You are planning an event or putting together a party, and you have a speaker or an entertainer planned, but everyone seems to want to sit in the back of the room. Here are some ideas to encourage your guests to sit closer to the front:
1. If it’s theater seating, you can rope off the back rows until the front fills up.
2. If it’s banquet seating, put reserved signs on the tables towards the back of the room until the forward tables are full.
3. Close the back doors so that your guests have to enter towards the front of the room.
4. Put gifts/incentives for the attendees on the seats in the front.
5. Have greeters escort people to their chairs. You can even use a senior person or a featured speaker or entertainer to do this for more impact.
6. Set up less chairs than you will need, and once they fill up, have the rest of the chairs ready to be set up immediately.
7. Have an usher greet everyone by saying, “We have a full room today, please fill in the seats at the front.”
8. In the case of an informational presentation, such as a corporate event or a convention, put power strips for laptop and cell phone charging in the front rows.
9. Make a game of it. Hide the speaker podium behind a screen in what appears to be the “back” of the room. Once everyone is seated, bring the podium out and tell everyone to turn their chairs around so that now the back has become the front. The gasps will be heard for miles, but it will create excitement and energy, which your speaker or entertainment can build upon from the very beginning of their presentation.

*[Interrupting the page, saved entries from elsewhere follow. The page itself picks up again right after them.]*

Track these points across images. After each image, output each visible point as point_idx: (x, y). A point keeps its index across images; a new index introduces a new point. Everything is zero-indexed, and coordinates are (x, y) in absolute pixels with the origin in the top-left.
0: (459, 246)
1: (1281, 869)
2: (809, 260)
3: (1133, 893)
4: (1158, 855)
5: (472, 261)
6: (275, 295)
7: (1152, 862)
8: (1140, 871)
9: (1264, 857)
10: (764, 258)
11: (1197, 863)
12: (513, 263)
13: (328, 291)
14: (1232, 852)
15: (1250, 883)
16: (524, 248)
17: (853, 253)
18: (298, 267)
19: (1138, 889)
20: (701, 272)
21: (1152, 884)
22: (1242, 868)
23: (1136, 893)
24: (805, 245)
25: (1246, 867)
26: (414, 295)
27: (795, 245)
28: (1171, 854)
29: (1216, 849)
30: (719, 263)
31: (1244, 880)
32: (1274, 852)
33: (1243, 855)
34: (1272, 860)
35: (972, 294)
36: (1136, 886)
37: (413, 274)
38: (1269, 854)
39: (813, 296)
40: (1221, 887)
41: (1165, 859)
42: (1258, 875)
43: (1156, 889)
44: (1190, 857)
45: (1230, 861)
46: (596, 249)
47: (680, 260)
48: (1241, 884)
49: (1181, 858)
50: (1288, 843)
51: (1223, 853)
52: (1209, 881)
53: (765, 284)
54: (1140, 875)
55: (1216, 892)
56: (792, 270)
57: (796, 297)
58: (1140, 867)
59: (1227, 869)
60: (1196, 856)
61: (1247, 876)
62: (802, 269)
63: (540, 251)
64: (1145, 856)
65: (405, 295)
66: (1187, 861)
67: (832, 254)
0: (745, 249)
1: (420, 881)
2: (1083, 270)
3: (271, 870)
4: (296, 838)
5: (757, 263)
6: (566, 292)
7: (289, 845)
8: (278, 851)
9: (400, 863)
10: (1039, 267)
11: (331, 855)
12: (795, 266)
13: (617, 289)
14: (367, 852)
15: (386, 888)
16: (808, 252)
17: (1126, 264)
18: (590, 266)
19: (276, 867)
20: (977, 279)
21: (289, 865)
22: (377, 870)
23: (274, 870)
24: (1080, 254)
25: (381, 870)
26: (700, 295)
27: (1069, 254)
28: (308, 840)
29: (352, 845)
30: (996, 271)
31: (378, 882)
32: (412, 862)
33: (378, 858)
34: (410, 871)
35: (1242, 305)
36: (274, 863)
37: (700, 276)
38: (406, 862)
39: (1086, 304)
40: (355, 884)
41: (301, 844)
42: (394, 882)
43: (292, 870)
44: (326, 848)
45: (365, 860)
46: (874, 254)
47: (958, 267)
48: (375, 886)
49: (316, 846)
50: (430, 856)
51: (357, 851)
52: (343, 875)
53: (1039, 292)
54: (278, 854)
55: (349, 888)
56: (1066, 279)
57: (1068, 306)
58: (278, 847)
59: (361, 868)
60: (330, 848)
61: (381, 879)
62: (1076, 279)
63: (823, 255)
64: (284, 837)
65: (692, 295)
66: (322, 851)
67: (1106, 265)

10. If you’re having entertainment for your event, have the entertainer start their show by moving people towards the front. I’ve personally done that from behind my piano, sometimes using a flashlight to direct attention to the folks in the back. If the entertainer is good, it can be pretty painless.
11. Make it fun! Hire a fake paparazzi corp that will photograph only those in the seats you want to fill; or, hire impersonators to interact with guests in the front of the room; or, put signs on some of the rows, “For Diva’s Only”, “Pretty People Only”, or something else that is fun and interactive.
12. Tie helium balloons to the chairs on the back rows. People will get worried that they will have to do something with the balloons, and will gravitate towards the chairs without the balloons, the ones up front!